Ogni generazione di giovani ha i suoi luoghi di ritrovo, che non sempre coincidono con le piazze deputate alla socializzazione. Proprio come sta succedendo da qualche mese a questa parte nella zona compresa tra viale Mazzini tra il liceo classico e l'istituto tecnico commerciale, via Oriani e largo Pordedone che costeggiano il "Dante Alighier" fino all'ultimo tratto di via Toti. Per tutta l'estate, specie nelle sere del fine settimana, lì si affollavano i gruppi di adolescenti, quelli più prossimi ai vent'anni, magari tra una capatina e l'altra in zona pub, comunque troppo grandi per continuare a frequentare spazi come le piazze affollate dai più piccoli.

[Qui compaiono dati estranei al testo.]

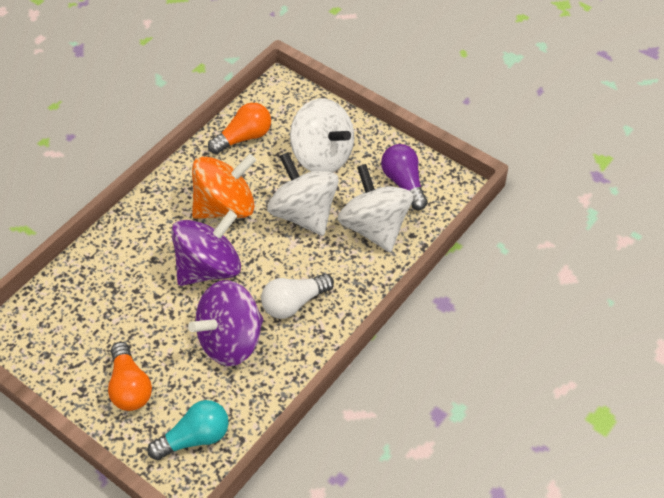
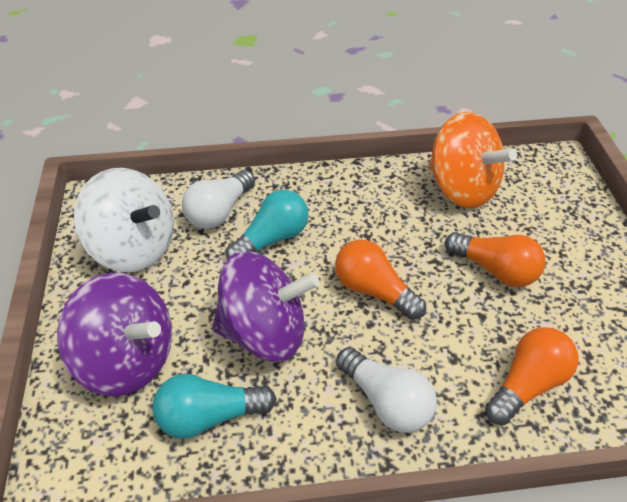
orange light bulb: 2 -> 3
purple light bulb: 1 -> 0
turquoise light bulb: 1 -> 2
white light bulb: 1 -> 2
white spinning top: 3 -> 1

Con tutti i rischi del caso, però, specie sul fronte della sicurezza stradale, visto le comitive di giovani si ritrovano spesso a bordo strada e tra i parcheggi, tra moto, microcar e ora pure qualche monopattino. E gli incidenti iniziano a essere un po' troppo frequenti.

L'ultimo sinistro stradale, risolto per fortuna senza gravi conseguenze per i giovani coinvolti, è sintomatico di come quella zona della città sia cambiata, diventando una zona franca sfuggita di mano alle istituzioni. Sono le forze di polizia a compensare in qualche maniera, intensificando i controlli, ma è pure vero che non possono presidiare costantemente tutti i luoghi di ritrovo dei giovani.

Fatto sta che l'ultimo incidente stradale, registrato lo scorso fine settimana, è costato più di qualche guaio per uno dei giovani coinvolti, per assurdo colui il quale aveva la ragione dalla sua parte nella ricostruzione della dinamica. Si tratta di un ventenne del capoluogo, denunciato in stato di libertà dalla Polizia Stradale del distaccamento di Terracina intervenuta quella sera per i rilievi: guidava la propria moto Ktm 125 sotto l'effetto di cannabinoidi, circostanza che gli è costata pure la sanzione del caso e la decurtazione dei punti con effetti raddoppiati per la circostanza aggravante che non ha ancora superato il periodo di neopatentato. La patente, ovviamente, gli è stata ritirata e la moto sequestrata ai fini della confisca.

L'incidente si era registrato proprio all'incrocio tra viale Mazzini e via Oriani, dove il motociclo è stato urtato da una microcar guidata da una ragazza di 17 anni che non ha rispettato la precedenza. Entrambi erano finiti in ospedale per le cure del caso, il ventenne dimesso con trenta giorni di prognosi e la minorenne con dieci. Ma gli esami tossicologici di rito disposti dai poliziotti del sostituto commissario Giuliano Trillò, hanno rivelato che il ragazzo aveva fatto uso di cannabinoidi prima di mettersi alla guida, come dimostrato dalla doppia positività alla droga sia per il campione di sangue che per le urine.